Efficiently Analyzing Large-Scale Molecular Simulation Data with Accuracy Guarantees
|Author:||Yicheng Tu University of South Florida|
|Date:||June 07, 2012|
Molecular simulations (MS) have become an integral part of molecular and structural biology by providing model descriptions for biochemical and biophysical processes at nano-scopic scales. With the tremendous development in computational hardware and software for MS, very little attention has been paid to the efficient storage, querying, and analysis of the large amount of data generated from such simulations. In this talk, I will give a briefly overview of the design and implementation of a Database-Centric Molecular Simulation (DCMS) framework under development at the University of South Florida. DCMS is built by extending the functionalities of modern database management systems (DBMS) with novel indexing structures, data placement strategies, and algorithms for processing MS-specific data analytics. I will then focus on our work related to efficient computing of an important group of such analytics - the m-body correlation functions (m-BCF). The m-BCFs contain essential information about the physical features of the simulation system and are thus the building blocks of many high-level analytics such as free energy and temperature. Brute-force computation of an m-BCF requires $O(N^m)$ time where $N$ is the size of the simulation system.
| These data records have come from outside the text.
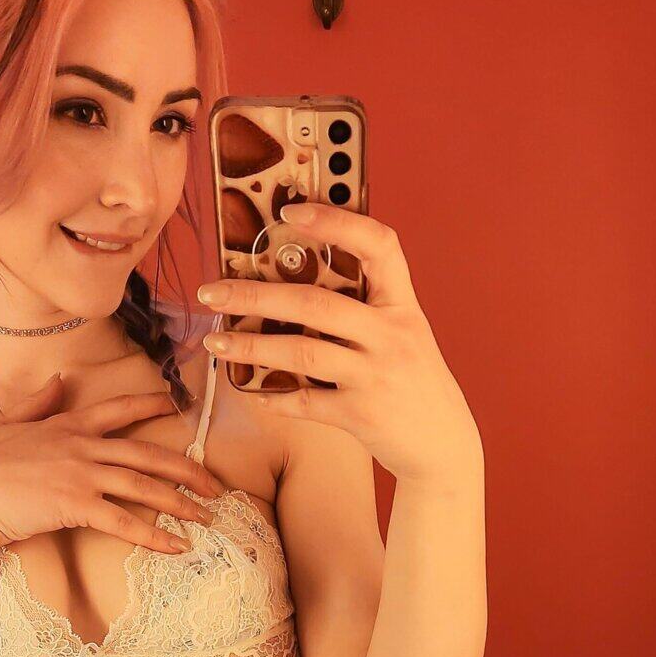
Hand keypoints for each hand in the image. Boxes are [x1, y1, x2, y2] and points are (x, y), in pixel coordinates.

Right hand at [0, 374, 224, 550]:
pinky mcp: (75, 505)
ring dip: (181, 503)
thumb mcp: (4, 423)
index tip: (178, 405)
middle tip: (214, 484)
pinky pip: (124, 522)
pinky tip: (177, 546)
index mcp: (66, 424)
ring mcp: (80, 474)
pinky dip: (154, 535)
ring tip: (207, 517)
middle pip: (147, 452)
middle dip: (187, 468)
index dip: (151, 405)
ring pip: (144, 485)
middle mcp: (81, 445)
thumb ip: (36, 403)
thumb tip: (57, 381)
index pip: (118, 409)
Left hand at [196, 201, 481, 486]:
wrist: (443, 444)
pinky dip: (275, 398)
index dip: (336, 222)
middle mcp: (391, 335)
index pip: (379, 245)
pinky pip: (306, 401)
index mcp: (403, 305)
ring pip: (302, 351)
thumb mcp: (404, 333)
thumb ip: (366, 307)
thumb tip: (295, 278)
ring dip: (251, 347)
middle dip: (256, 295)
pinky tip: (252, 392)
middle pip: (316, 302)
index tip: (290, 212)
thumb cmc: (414, 381)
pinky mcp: (361, 414)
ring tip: (214, 343)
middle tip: (212, 291)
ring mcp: (377, 376)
In the past few years, we have developed a series of algorithms based on spatial tree structures. While the first (exact) algorithm from this series has lower time complexity than the naive solution, the running time of an approximate algorithm is completely independent to the system size. I will also introduce a few other ideas to make our solution more practical to the extent that real-time processing is possible for lower-order BCFs.
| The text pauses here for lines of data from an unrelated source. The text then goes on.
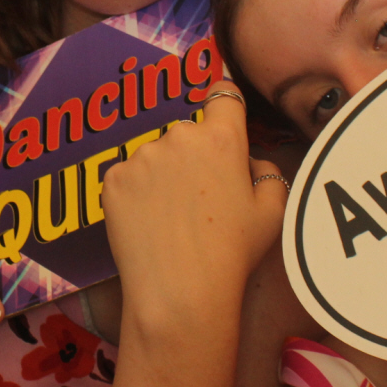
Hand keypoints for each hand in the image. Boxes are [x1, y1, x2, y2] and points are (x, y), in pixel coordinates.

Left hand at [101, 82, 287, 325]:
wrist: (180, 290)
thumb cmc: (233, 253)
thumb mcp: (273, 211)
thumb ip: (267, 172)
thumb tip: (249, 162)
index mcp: (221, 138)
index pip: (223, 95)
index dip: (225, 105)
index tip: (222, 114)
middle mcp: (178, 136)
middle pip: (188, 135)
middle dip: (194, 157)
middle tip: (200, 200)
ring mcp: (141, 157)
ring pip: (155, 157)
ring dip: (163, 176)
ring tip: (172, 220)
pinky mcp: (112, 179)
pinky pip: (128, 178)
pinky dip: (136, 195)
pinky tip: (149, 224)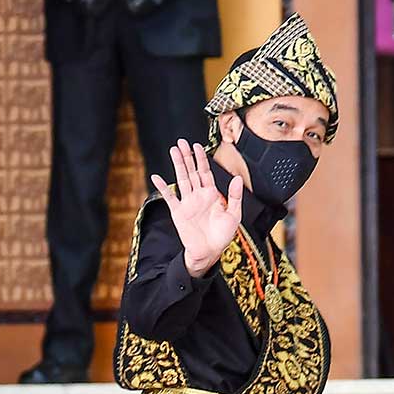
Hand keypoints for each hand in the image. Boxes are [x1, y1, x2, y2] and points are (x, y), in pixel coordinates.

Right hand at [151, 139, 242, 277]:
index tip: (197, 146)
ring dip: (178, 165)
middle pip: (191, 171)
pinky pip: (169, 197)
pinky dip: (163, 187)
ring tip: (173, 150)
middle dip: (187, 156)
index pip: (205, 172)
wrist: (210, 251)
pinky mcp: (178, 212)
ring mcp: (187, 202)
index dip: (201, 159)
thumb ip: (235, 196)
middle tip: (182, 142)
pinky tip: (156, 177)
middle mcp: (198, 195)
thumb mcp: (234, 215)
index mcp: (212, 194)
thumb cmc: (223, 235)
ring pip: (181, 179)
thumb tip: (237, 178)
Yi-Cheng Tu received a bachelor's degree in horticulture from Beijing Agricultural University, China, and the MS and PhD degrees in computer science from Purdue University in 2003 and 2007, respectively. He is currently an assistant professor in the Department of Computer Science and Engineering at the University of South Florida, Tampa, Florida, USA. His current research addresses energy-efficient database systems, scientific data management, and high performance computing. He had also worked on data stream management systems, self-tuning databases, peer-to-peer systems, and multimedia databases. He is a member of IEEE, ACM/SIGMOD, and ASEE.